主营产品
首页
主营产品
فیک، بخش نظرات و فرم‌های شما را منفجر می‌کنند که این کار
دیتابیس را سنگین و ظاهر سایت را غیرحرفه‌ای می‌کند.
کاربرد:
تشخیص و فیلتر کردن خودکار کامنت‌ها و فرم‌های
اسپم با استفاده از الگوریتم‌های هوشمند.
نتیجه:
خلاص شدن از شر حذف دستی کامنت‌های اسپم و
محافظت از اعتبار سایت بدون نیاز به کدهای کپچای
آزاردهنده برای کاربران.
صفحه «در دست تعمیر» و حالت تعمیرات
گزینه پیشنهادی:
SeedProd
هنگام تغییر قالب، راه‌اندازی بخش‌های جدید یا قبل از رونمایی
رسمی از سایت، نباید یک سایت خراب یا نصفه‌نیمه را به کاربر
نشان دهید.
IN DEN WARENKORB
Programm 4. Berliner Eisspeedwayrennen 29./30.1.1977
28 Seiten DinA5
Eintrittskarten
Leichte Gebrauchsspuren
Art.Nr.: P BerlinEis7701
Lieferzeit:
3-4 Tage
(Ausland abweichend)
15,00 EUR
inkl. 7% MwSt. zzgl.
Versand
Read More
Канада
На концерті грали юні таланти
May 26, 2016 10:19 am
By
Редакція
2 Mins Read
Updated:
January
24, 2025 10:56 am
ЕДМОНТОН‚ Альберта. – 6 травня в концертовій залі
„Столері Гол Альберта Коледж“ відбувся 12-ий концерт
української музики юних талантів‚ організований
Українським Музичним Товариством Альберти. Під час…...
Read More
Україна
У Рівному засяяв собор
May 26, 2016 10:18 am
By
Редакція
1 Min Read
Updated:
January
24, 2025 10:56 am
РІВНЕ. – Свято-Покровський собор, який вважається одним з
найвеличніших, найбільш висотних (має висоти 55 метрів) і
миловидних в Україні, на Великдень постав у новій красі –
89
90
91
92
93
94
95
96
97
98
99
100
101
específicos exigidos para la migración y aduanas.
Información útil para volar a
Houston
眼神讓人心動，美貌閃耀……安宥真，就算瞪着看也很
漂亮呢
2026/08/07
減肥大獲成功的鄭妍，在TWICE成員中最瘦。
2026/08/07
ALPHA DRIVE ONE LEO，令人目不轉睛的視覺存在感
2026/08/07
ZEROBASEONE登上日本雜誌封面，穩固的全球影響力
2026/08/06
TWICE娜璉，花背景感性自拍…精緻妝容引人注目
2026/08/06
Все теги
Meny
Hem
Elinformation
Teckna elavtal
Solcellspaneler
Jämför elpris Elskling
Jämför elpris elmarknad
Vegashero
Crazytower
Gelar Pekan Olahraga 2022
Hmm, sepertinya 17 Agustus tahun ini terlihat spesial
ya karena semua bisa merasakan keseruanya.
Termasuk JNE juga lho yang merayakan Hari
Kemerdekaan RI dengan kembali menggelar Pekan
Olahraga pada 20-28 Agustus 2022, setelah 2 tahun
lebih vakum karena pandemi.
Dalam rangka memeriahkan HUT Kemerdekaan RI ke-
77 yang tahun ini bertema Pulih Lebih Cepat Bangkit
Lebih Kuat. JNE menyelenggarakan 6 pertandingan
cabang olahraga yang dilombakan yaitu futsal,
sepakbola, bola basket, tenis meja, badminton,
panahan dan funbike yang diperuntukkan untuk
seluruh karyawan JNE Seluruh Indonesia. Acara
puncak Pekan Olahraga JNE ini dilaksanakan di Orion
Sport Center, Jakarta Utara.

====

● Problem to work on:
Would you reproduce, word for word, the lines from the one holding "Solcellspaneler" through the final line of the entries, both included?

● Answer space:
Solcellspaneler
Jämför elpris Elskling
Jämför elpris elmarknad
Vegashero
Crazytower
Gelar Pekan Olahraga 2022
Hmm, sepertinya 17 Agustus tahun ini terlihat spesial
ya karena semua bisa merasakan keseruanya.
Termasuk JNE juga lho yang merayakan Hari
Kemerdekaan RI dengan kembali menggelar Pekan
Olahraga pada 20-28 Agustus 2022, setelah 2 tahun
lebih vakum karena pandemi.
Dalam rangka memeriahkan HUT Kemerdekaan RI ke-
77 yang tahun ini bertema Pulih Lebih Cepat Bangkit
Lebih Kuat. JNE menyelenggarakan 6 pertandingan
cabang olahraga yang dilombakan yaitu futsal,
sepakbola, bola basket, tenis meja, badminton,
panahan dan funbike yang diperuntukkan untuk
seluruh karyawan JNE Seluruh Indonesia. Acara
puncak Pekan Olahraga JNE ini dilaksanakan di Orion
Sport Center, Jakarta Utara.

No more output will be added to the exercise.